Taufiq mengatakan, apapun bentuk peraturan tersebut asalkan bertujuan untuk mencegak kerusakan sumber daya alam sekaligus tempat dan sarana hidup warga. Ia berharap peraturan tersebut dapat melindungi warga di sektor, sosial, ekonomi dan kesehatan.
Karena itu sangat dibutuhkan sebuah aturan perundangan entah itu Peraturan Daerah atau Peraturan Bupati untuk melindungi lahan perkebunan di Silo. Ini diperlukan agar ada kepastian hukum atas keberlangsungan hidup masyarakat Silo yang sejatinya adalah masyarakat agraris
Hal senada disampaikan Ketua Forum Masyarakat Silo Hasan Basri. Masyarakat sangat berharap lahir sebuah Peraturan Bupati ataupun Peraturan Daerah sebagai bentuk keseriusan Bupati dan DPRD Kabupaten Jember terhadap nasib masyarakat Silo.
“Masyarakat Silo membutuhkan aturan perundangan yang mengikat guna melindungi alam di wilayah Silo. Aturan tersebut diharapkan dapat menjadi kepastian bahwa wilayah di Silo tetap sebagai areal pertanian tanpa merubah fungsi dasarnya,” tuturnya.

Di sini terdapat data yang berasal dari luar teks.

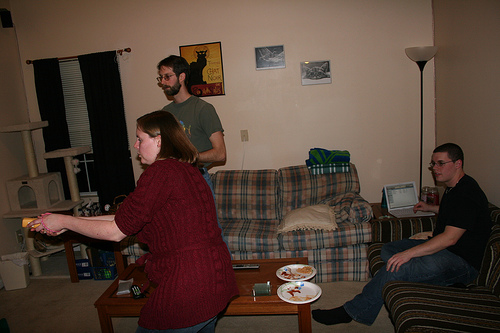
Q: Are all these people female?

Sementara itu Bupati Jember Faida menjelaskan, dalam Rencana Tata Ruang Wilayah Kabupaten Jember, Wilayah Silo masuk dalam wilayah pertambangan. Hal itu tampak dalam Pasal 47 Perda Kabupaten Jember Nomor 1 Tahun 2015 tentang Rencana Tata Ruang Wilayah Kabupaten Jember tahun 2015-2035.
Dalam Pasal 96 Perda tersebut dinyatakan, RTRW Kabupaten Jember berlaku sejak 2015 hingga tahun 2035. Namun, klausul-klausul di dalamnya dapat ditinjau kembali satu kali dalam lima tahun.
“Di tahun 2020, kami akan berupaya untuk mengeluarkan Silo dari zona pertambangan. Kami akan tempatkan sebagai zona perkebunan dan lahan pertanian pangan berkelanjutan (LP2B). Saya Bupati Jember yang akan memperjuangkan revisi perda RTRW dan akan menerbitkan peraturan kepala daerah tentang lahan Silo sebagai zona LP2B,” ujar Faida tegas.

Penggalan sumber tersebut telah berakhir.